Reputation: 9136
I'm receiving data as utf8
from a source and this data was originally in binary form (it was a Buffer
). I have to convert back this data to a Buffer
. I'm having a hard time figuring how to do this.
Here's a small sample that shows my problem:
var hexString = 'e61b08020304e61c09020304e61d0a020304e61e65';
var buffer1 = new Buffer(hexString, 'hex');
var str = buffer1.toString('utf8');
var buffer2 = new Buffer(str, 'utf8');
console.log('original content:', hexString);
console.log('buffer1 contains:', buffer1.toString('hex'));
console.log('buffer2 contains:', buffer2.toString('hex'));
prints
original content: e61b08020304e61c09020304e61d0a020304e61e65
buffer1 contains: e61b08020304e61c09020304e61d0a020304e61e65
buffer2 contains: efbfbd1b08020304efbfbd1c09020304efbfbd1d0a020304efbfbd1e65
Here, I would like buffer2
to be the exact same thing as buffer1
.
How can I convert an utf8
string to its original binary Buffer
?
Upvotes: 7
Views: 8608
Reputation: 3067
The accepted answer is misleading.
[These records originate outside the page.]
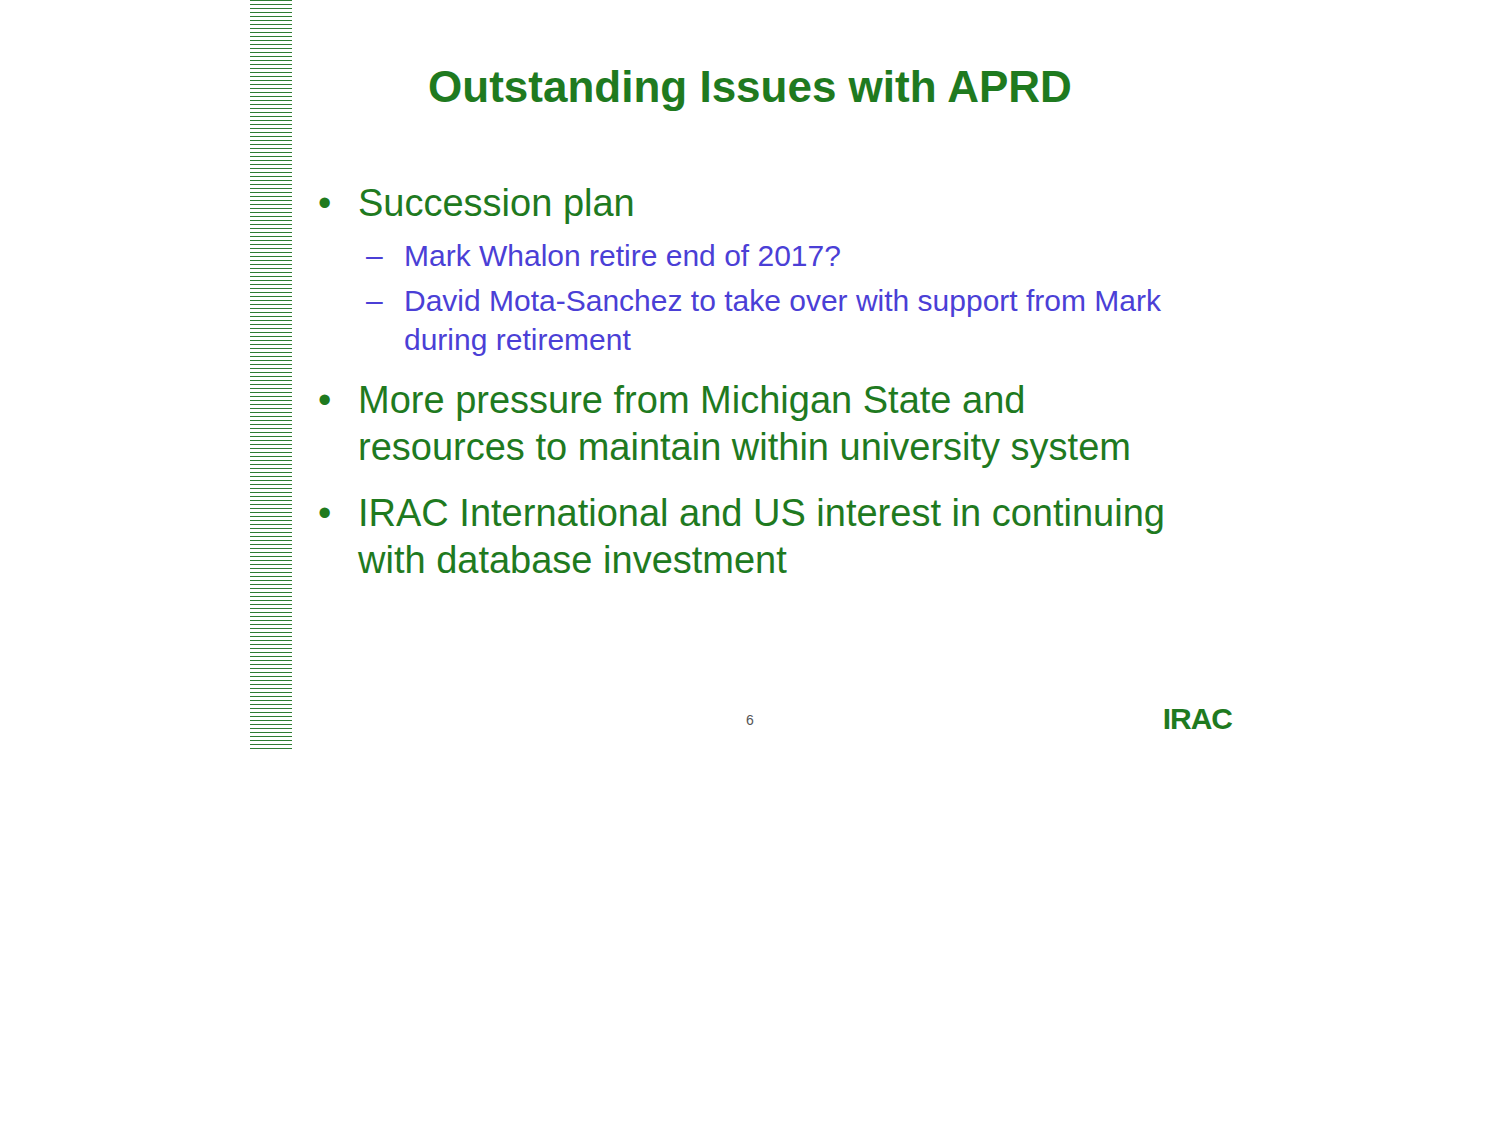Outstanding Issues with APRD
Succession plan
Mark Whalon retire end of 2017?
David Mota-Sanchez to take over with support from Mark during retirement
More pressure from Michigan State and resources to maintain within university system
IRAC International and US interest in continuing with database investment
6
IRAC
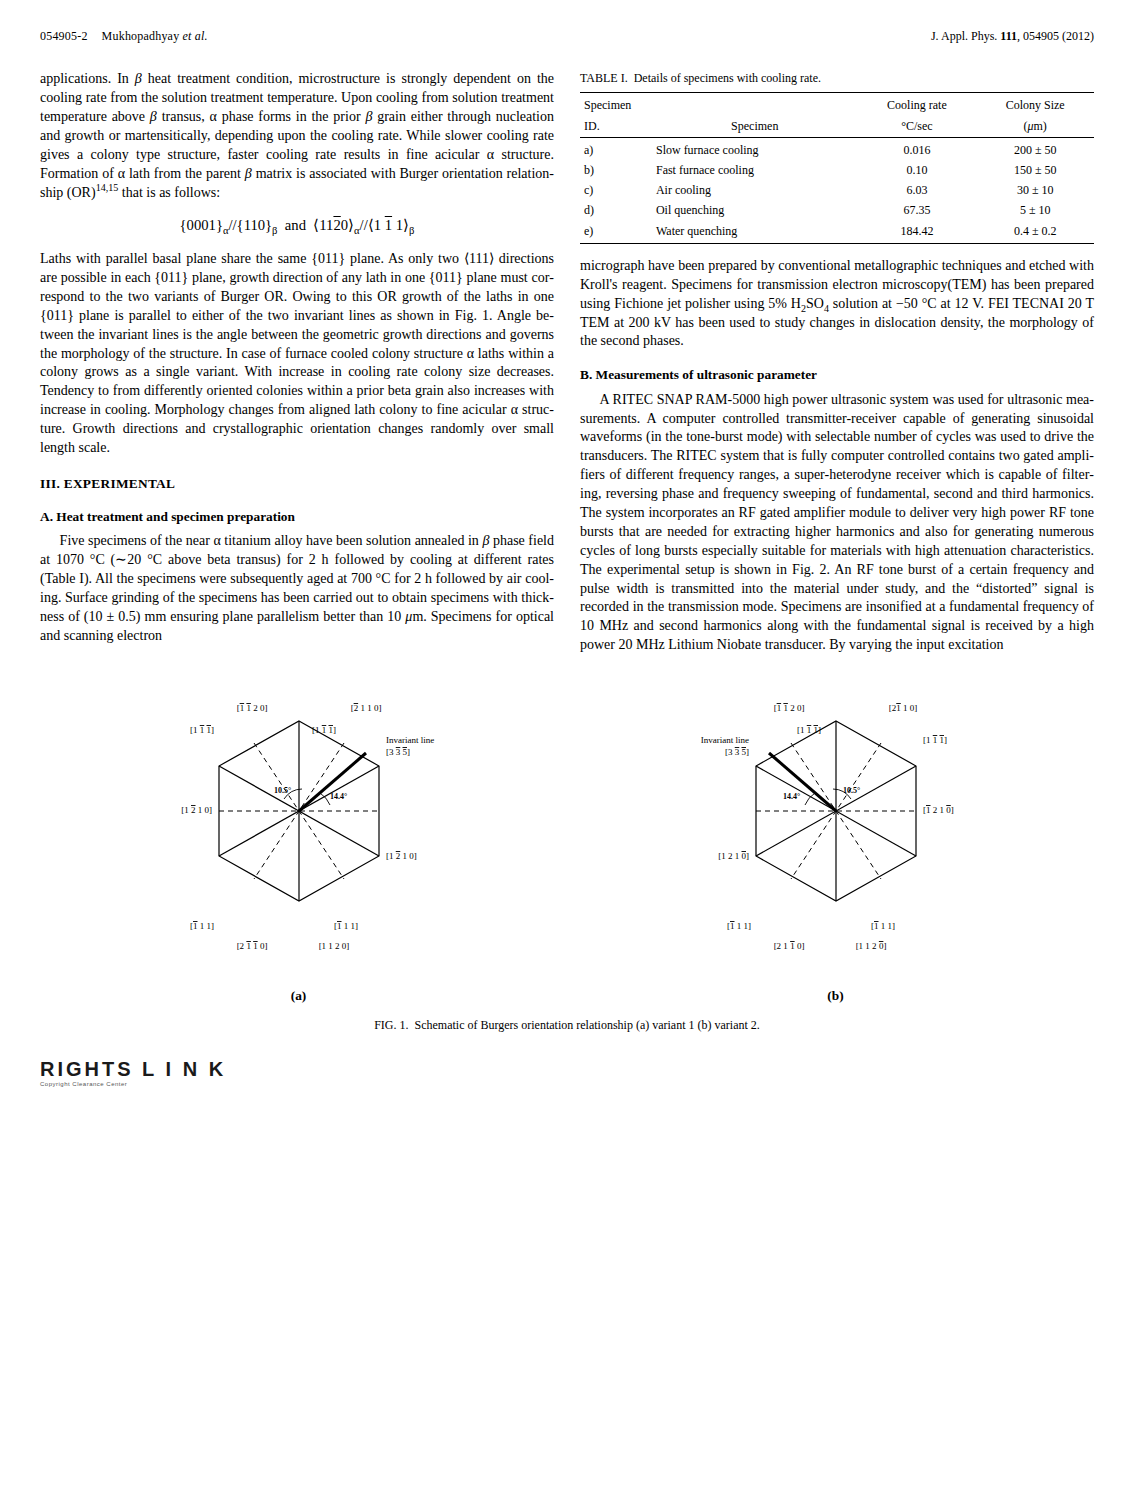054905-2 Mukhopadhyay et al.
J. Appl. Phys. 111, 054905 (2012)
applications. In β heat treatment condition, microstructure is strongly dependent on the cooling rate from the solution treatment temperature. Upon cooling from solution treatment temperature above β transus, α phase forms in the prior β grain either through nucleation and growth or martensitically, depending upon the cooling rate. While slower cooling rate gives a colony type structure, faster cooling rate results in fine acicular α structure. Formation of α lath from the parent β matrix is associated with Burger orientation relationship (OR)14,15 that is as follows:
{0001}α//{110}β and ⟨1120⟩α//⟨1 1 1⟩β
Laths with parallel basal plane share the same {011} plane. As only two ⟨111⟩ directions are possible in each {011} plane, growth direction of any lath in one {011} plane must correspond to the two variants of Burger OR. Owing to this OR growth of the laths in one {011} plane is parallel to either of the two invariant lines as shown in Fig. 1. Angle between the invariant lines is the angle between the geometric growth directions and governs the morphology of the structure. In case of furnace cooled colony structure α laths within a colony grows as a single variant. With increase in cooling rate colony size decreases. Tendency to from differently oriented colonies within a prior beta grain also increases with increase in cooling. Morphology changes from aligned lath colony to fine acicular α structure. Growth directions and crystallographic orientation changes randomly over small length scale.
III. EXPERIMENTAL
A. Heat treatment and specimen preparation
Five specimens of the near α titanium alloy have been solution annealed in β phase field at 1070 °C (∼20 °C above beta transus) for 2 h followed by cooling at different rates (Table I). All the specimens were subsequently aged at 700 °C for 2 h followed by air cooling. Surface grinding of the specimens has been carried out to obtain specimens with thickness of (10 ± 0.5) mm ensuring plane parallelism better than 10 μm. Specimens for optical and scanning electron
TABLE I. Details of specimens with cooling rate.
| Specimen | | Cooling rate | Colony Size |
| --- | --- | --- | --- |
| ID. | Specimen | °C/sec | ( μ m) |
| a) | Slow furnace cooling | 0.016 | 200 ± 50 |
| b) | Fast furnace cooling | 0.10 | 150 ± 50 |
| c) | Air cooling | 6.03 | 30 ± 10 |
| d) | Oil quenching | 67.35 | 5 ± 10 |
| e) | Water quenching | 184.42 | 0.4 ± 0.2 |
micrograph have been prepared by conventional metallographic techniques and etched with Kroll's reagent. Specimens for transmission electron microscopy(TEM) has been prepared using Fichione jet polisher using 5% H2SO4 solution at −50 °C at 12 V. FEI TECNAI 20 T TEM at 200 kV has been used to study changes in dislocation density, the morphology of the second phases.
B. Measurements of ultrasonic parameter
A RITEC SNAP RAM-5000 high power ultrasonic system was used for ultrasonic measurements. A computer controlled transmitter-receiver capable of generating sinusoidal waveforms (in the tone-burst mode) with selectable number of cycles was used to drive the transducers. The RITEC system that is fully computer controlled contains two gated amplifiers of different frequency ranges, a super-heterodyne receiver which is capable of filtering, reversing phase and frequency sweeping of fundamental, second and third harmonics. The system incorporates an RF gated amplifier module to deliver very high power RF tone bursts that are needed for extracting higher harmonics and also for generating numerous cycles of long bursts especially suitable for materials with high attenuation characteristics. The experimental setup is shown in Fig. 2. An RF tone burst of a certain frequency and pulse width is transmitted into the material under study, and the “distorted” signal is recorded in the transmission mode. Specimens are insonified at a fundamental frequency of 10 MHz and second harmonics along with the fundamental signal is received by a high power 20 MHz Lithium Niobate transducer. By varying the input excitation
[1 1 2 0] [2 1 1 0] [1 1 1] [1 1 1] Invariant line [3 3 5] [1 2 1 0] [1 2 1 0] [1 1 1] [2 1 1 0] [1 1 1] [1 1 2 0] 10.5° 14.4°
(a)
[1 1 2 0] [21 1 0] [1 1 1] Invariant line [3 3 5] [1 1 1] [1 2 1 0] [1 2 1 0] [1 1 1] [2 1 1 0] [1 1 1] [1 1 2 0] 10.5° 14.4°
(b)
FIG. 1. Schematic of Burgers orientation relationship (a) variant 1 (b) variant 2.
RIGHTS L I N K Copyright Clearance Center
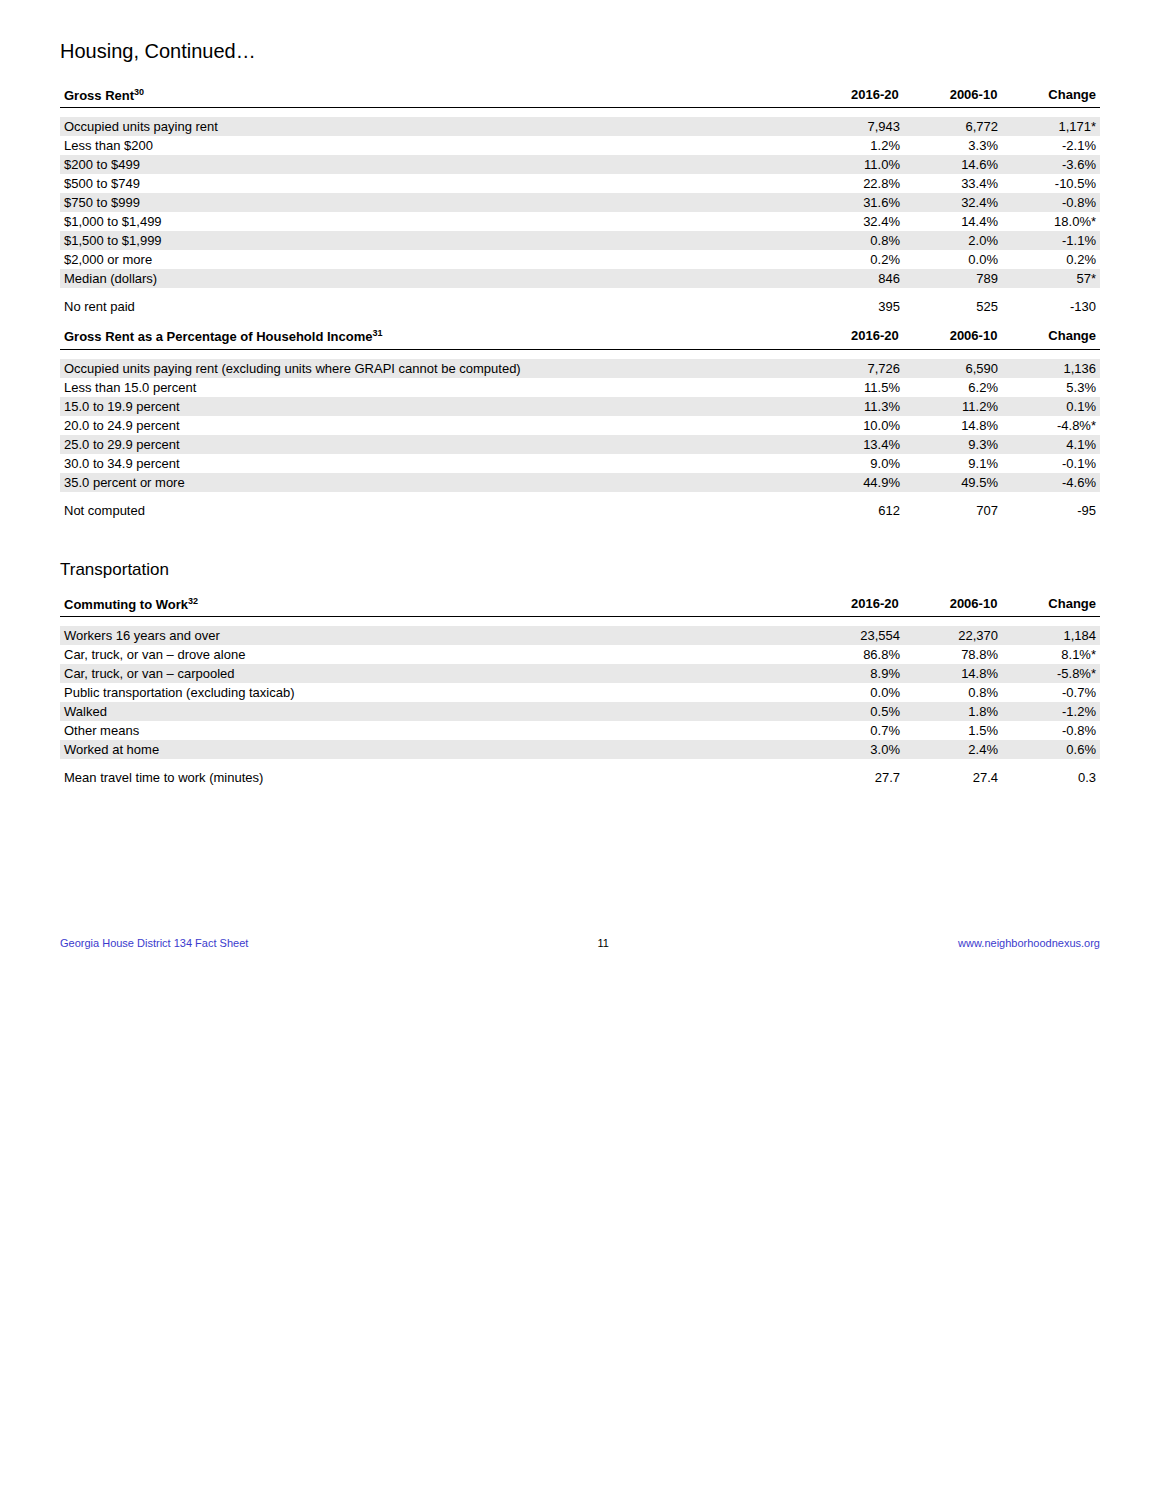Housing, Continued…
Gross Rent 30 2016-20 2006-10 Change
| Occupied units paying rent | 7,943 | 6,772 | 1,171* |
| Less than $200 | 1.2% | 3.3% | -2.1% |
| $200 to $499 | 11.0% | 14.6% | -3.6% |
| $500 to $749 | 22.8% | 33.4% | -10.5% |
| $750 to $999 | 31.6% | 32.4% | -0.8% |
| $1,000 to $1,499 | 32.4% | 14.4% | 18.0%* |
| $1,500 to $1,999 | 0.8% | 2.0% | -1.1% |
| $2,000 or more | 0.2% | 0.0% | 0.2% |
| Median (dollars) | 846 | 789 | 57* |
| No rent paid | 395 | 525 | -130 |
Gross Rent as a Percentage of Household Income 31 2016-20 2006-10 Change
| Occupied units paying rent (excluding units where GRAPI cannot be computed) | 7,726 | 6,590 | 1,136 |
| Less than 15.0 percent | 11.5% | 6.2% | 5.3% |
| 15.0 to 19.9 percent | 11.3% | 11.2% | 0.1% |
| 20.0 to 24.9 percent | 10.0% | 14.8% | -4.8%* |
| 25.0 to 29.9 percent | 13.4% | 9.3% | 4.1% |
| 30.0 to 34.9 percent | 9.0% | 9.1% | -0.1% |
| 35.0 percent or more | 44.9% | 49.5% | -4.6% |
| Not computed | 612 | 707 | -95 |
Transportation
Commuting to Work 32 2016-20 2006-10 Change
| Workers 16 years and over | 23,554 | 22,370 | 1,184 |
| Car, truck, or van – drove alone | 86.8% | 78.8% | 8.1%* |
| Car, truck, or van – carpooled | 8.9% | 14.8% | -5.8%* |
| Public transportation (excluding taxicab) | 0.0% | 0.8% | -0.7% |
| Walked | 0.5% | 1.8% | -1.2% |
| Other means | 0.7% | 1.5% | -0.8% |
| Worked at home | 3.0% | 2.4% | 0.6% |
| Mean travel time to work (minutes) | 27.7 | 27.4 | 0.3 |
Georgia House District 134 Fact Sheet 11 www.neighborhoodnexus.org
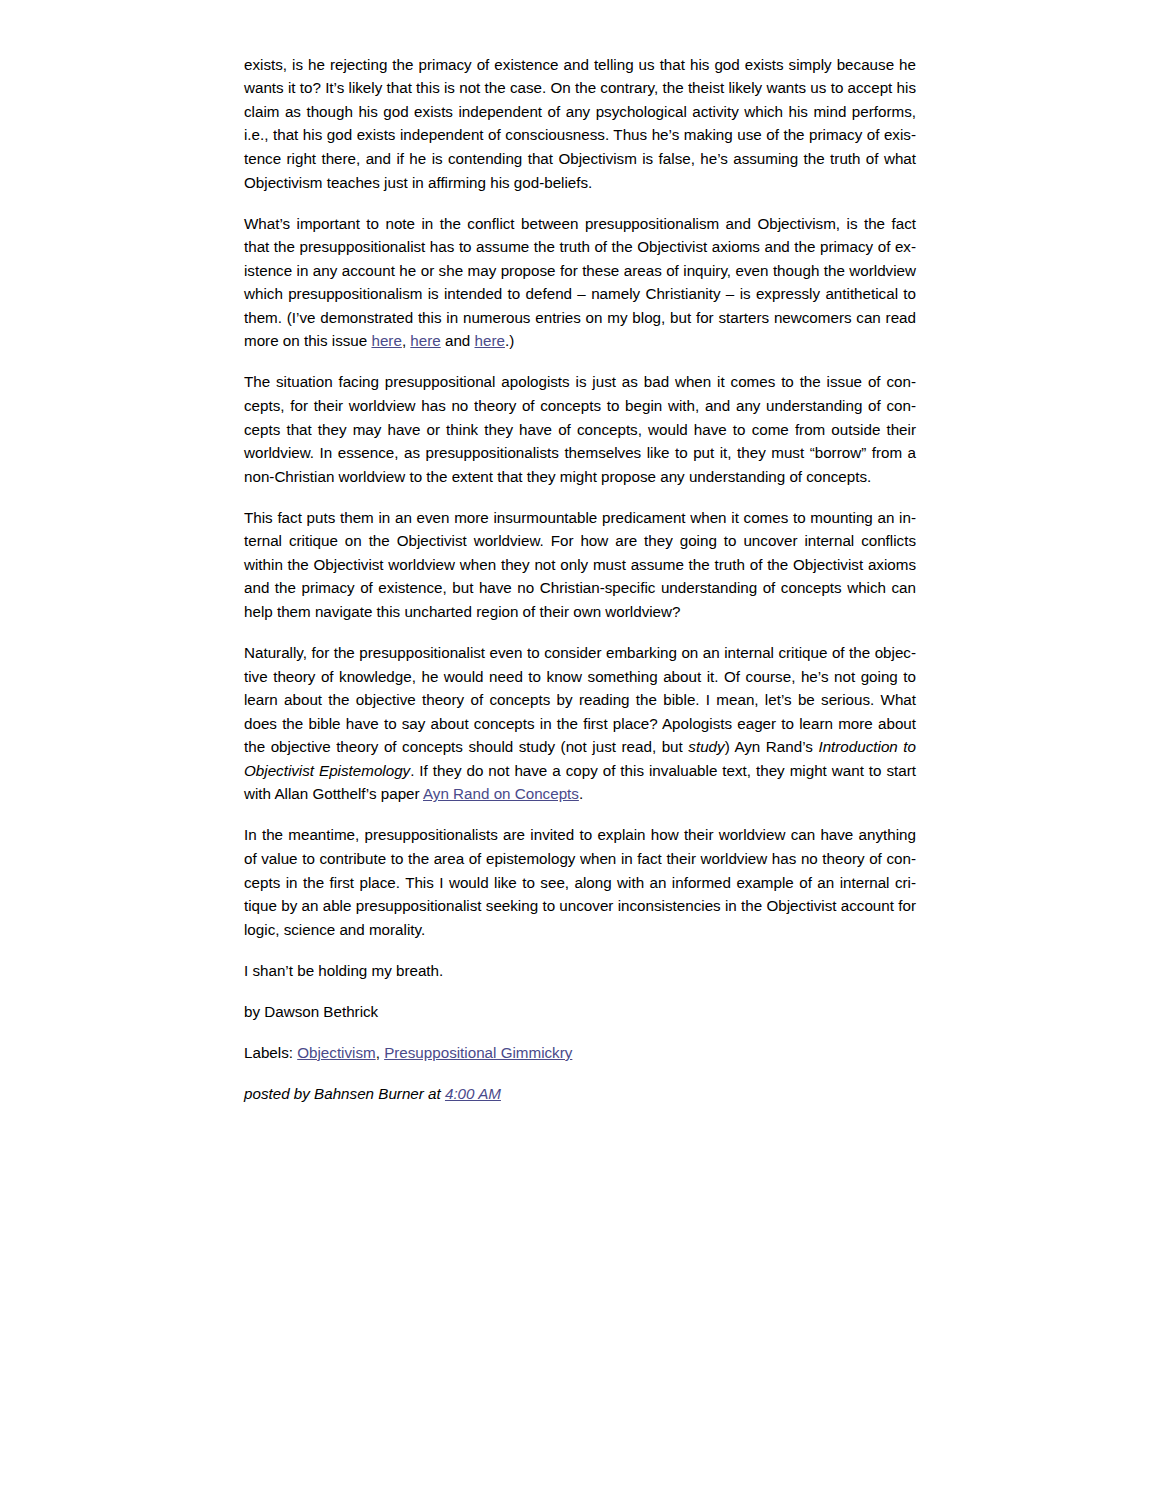exists, is he rejecting the primacy of existence and telling us that his god exists simply because he wants it to? It’s likely that this is not the case. On the contrary, the theist likely wants us to accept his claim as though his god exists independent of any psychological activity which his mind performs, i.e., that his god exists independent of consciousness. Thus he’s making use of the primacy of existence right there, and if he is contending that Objectivism is false, he’s assuming the truth of what Objectivism teaches just in affirming his god-beliefs.
What’s important to note in the conflict between presuppositionalism and Objectivism, is the fact that the presuppositionalist has to assume the truth of the Objectivist axioms and the primacy of existence in any account he or she may propose for these areas of inquiry, even though the worldview which presuppositionalism is intended to defend – namely Christianity – is expressly antithetical to them. (I’ve demonstrated this in numerous entries on my blog, but for starters newcomers can read more on this issue here, here and here.)
The situation facing presuppositional apologists is just as bad when it comes to the issue of concepts, for their worldview has no theory of concepts to begin with, and any understanding of concepts that they may have or think they have of concepts, would have to come from outside their worldview. In essence, as presuppositionalists themselves like to put it, they must “borrow” from a non-Christian worldview to the extent that they might propose any understanding of concepts.
This fact puts them in an even more insurmountable predicament when it comes to mounting an internal critique on the Objectivist worldview. For how are they going to uncover internal conflicts within the Objectivist worldview when they not only must assume the truth of the Objectivist axioms and the primacy of existence, but have no Christian-specific understanding of concepts which can help them navigate this uncharted region of their own worldview?
Naturally, for the presuppositionalist even to consider embarking on an internal critique of the objective theory of knowledge, he would need to know something about it. Of course, he’s not going to learn about the objective theory of concepts by reading the bible. I mean, let’s be serious. What does the bible have to say about concepts in the first place? Apologists eager to learn more about the objective theory of concepts should study (not just read, but study) Ayn Rand’s Introduction to Objectivist Epistemology. If they do not have a copy of this invaluable text, they might want to start with Allan Gotthelf’s paper Ayn Rand on Concepts.
In the meantime, presuppositionalists are invited to explain how their worldview can have anything of value to contribute to the area of epistemology when in fact their worldview has no theory of concepts in the first place. This I would like to see, along with an informed example of an internal critique by an able presuppositionalist seeking to uncover inconsistencies in the Objectivist account for logic, science and morality.
I shan’t be holding my breath.
by Dawson Bethrick
Labels: Objectivism, Presuppositional Gimmickry
posted by Bahnsen Burner at 4:00 AM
Your main problem is that you're dealing with invalid UTF-8. If the data were valid, the conversion would not cause issues.
Specifically, take the first two bytes: e61b
.
In binary, that's: 11100110
, 00011011
. This is invalid. Take a look at this diagram from the utf-8 wikipedia page.
This says that if a byte starts with 1110
, the next byte must start with two bytes starting with 10
after it. This is not the case here.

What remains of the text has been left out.